Potted up some tubestock I picked up from Bili Nursery & Landcare. They're indigenous to the area, which in this case means the SE sandbelt, not the clay soil I'm on. None of these darlings will be going in the ground. Not until I pull my thumb up and start doing serious soil work. Anyway, what's particularly cool is that these plants are propagated from local remnant growth, and they're unexpected for an area I think of as being entirely urbanised.

I picked up Eryngium ovinium as I do love a spikey sweetheart. I have another Eryngium - not native - which does not at all cope with our summer. In fact, I thought it was dead, except it started suddenly growing back beautifully in winter. I'm hoping this native Eryngium does better in summer, so it's a wait and see plant.

I was very excited to find an Isopogon - Isopogon ceratophyllus - which occurs naturally in Victoria, so I had to grab that as well. Its leaves are wider than those of I. formosus, which is now fairly well known in cultivation. They could almost be mistaken for Grevillea leaves.

Acrotriche serrulata was new to me. Or, at least, if I'd seen it before, I hadn't noticed it. It's a meek little thing, with quite a cute little habit - almost looks as though its bonsai'ed itself - but the selling point is the nectar pods it puts out after flowering. I'm told these taste like crème brûlée. Yeah. You read that right. Damn straight I'm giving that a go.

And finally, I repotted my Acacia aphylla. Bought as tube stock ages ago, now a good little plant with only a little bit of weird sideways growth due to odd positioning.

I'm actually terrible at "not acquiring any more of those WA specialist plants that look so cool".

It was a really nice day. Warm bright sun, a light breeze, and the magpies sussing out the birdbath. There's an old apron I use when mucking about in the dirt, but it doesn't stop me from getting dirt up my nose and in my socks. Sometimes I wear gloves, but it doesn't feel proper unless my fingernails are black and brown. And bugger, I forgot to put the shade cloth on the greenhouse. Tomorrow. I'm well pooped now.

Monday, June 11, 2018

Plant Notes

Amophorphallus bulbifer had finished rotting out its leaves, so it was time to move the pot out of the fernery. One nice little corm of good health in the palm of the compound leaf. These corms drop to the ground when the leaves die out over the dormancy, and go on to make new tubers. I don't know if this one is big enough to do so, but I popped it down on the pot anyway. Pot has been moved beneath a table, outside. There it will be protected from the frost and getting too much rain, but still get some good cold temperatures.

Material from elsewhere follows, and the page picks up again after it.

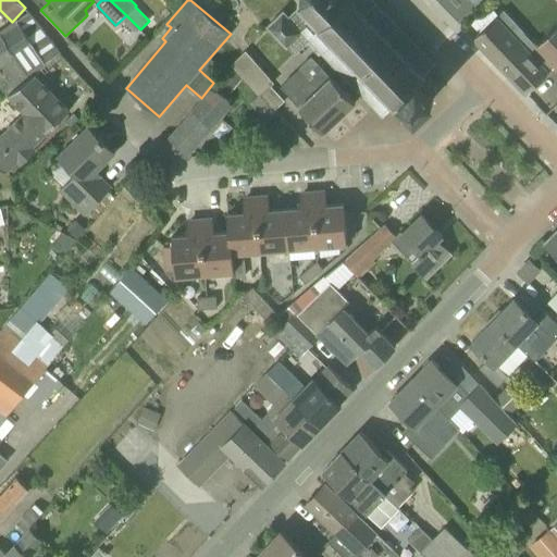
[(398,25),(387,15),(390,13),(387,11),(386,13),(375,2),(376,1),(375,0),(373,0),(298,0),(298,7),(288,16),(283,11),(267,27),(286,48),(287,47),(295,54),(307,44),(319,56),(320,54),(321,54),(322,53),(332,64),(331,65),(333,67),(334,66),(344,76),(343,78),(345,79),(346,78),(357,89),(355,90),(357,93),(358,91),(369,102),(367,103),(369,104),(370,103),(381,114),(379,115),(381,118),(382,116),(384,118),(385,116),(384,114),(392,108),(401,118),(410,110),(416,115),(434,99),(428,93),(436,85),(426,74),(434,67),(435,69),(437,66),(436,65),(437,64),(435,62),(434,63),(424,52),(425,51),(423,49),(422,50),(411,40),(413,39),(411,37),(410,38),(399,27),(401,26),(399,24),(398,25)]
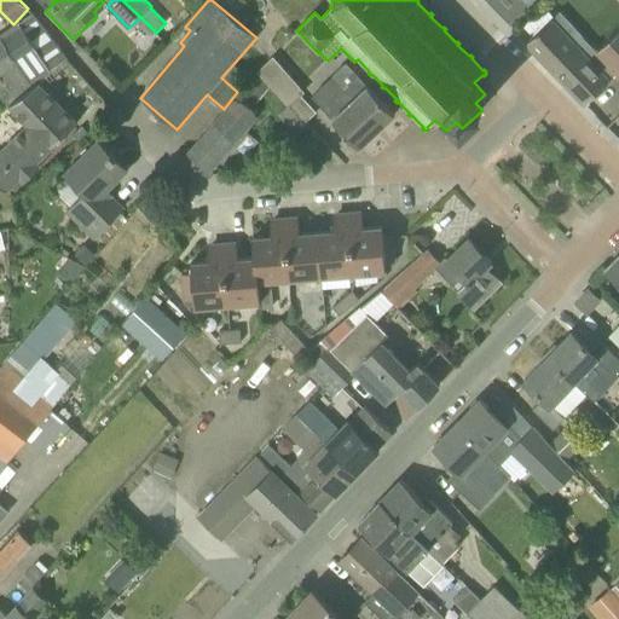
[(525,44),(553,73),(586,40),(582,36),(583,35),(560,11),(525,44)]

Pulled out the Ginkgo biloba. Roots were just starting to peek out the drainage hole. It's fully dormant at the moment, so a good time for it to move house. I'm a little concerned about the roots. They're marvellously healthy, but will of course go woody, and I couldn't help thinking about the issue of root girdling which occurs with woody plants. The roots grow around the circle of a pot because there's no where else to go, and with age they thicken and end up strangling the plant. An airpruning pot could help this...except that Ginkgo really wants to keep its feet wet. I'm not sure how it would like all that drying out. Possibly, I may just have to accept that this particular Ginkgo will not be a giant in the ground, but stay wee in a wee pot for its life. Hmm. When I potted it up last time, I put a chux in the bottom of the pot, specifically to retain water down there. That does strike me as a rather daft move, but the plant apparently loved it and had no problem just busting through it. So. No harm done? Not a move I repeated this time, but the roots were so knit through the chux I didn't take it out.

For the time being, it's now in a bigger pot. Gave it a small prune, watered it in, and have put it back in its place to be ignored until it wakes up again in spring. I'm trying again to root the cuttings. They didn't take last year. We'll see.

Finally remembered to bring nail scissors into the greenhouse, and gave a lot of plants a nice tidying. Lots of dead inflorescences that needed snipping. Amazing how removing the scruff makes a plant look so much perkier.

I've learned so much about plants, but I still don't feel like I know what I'm doing.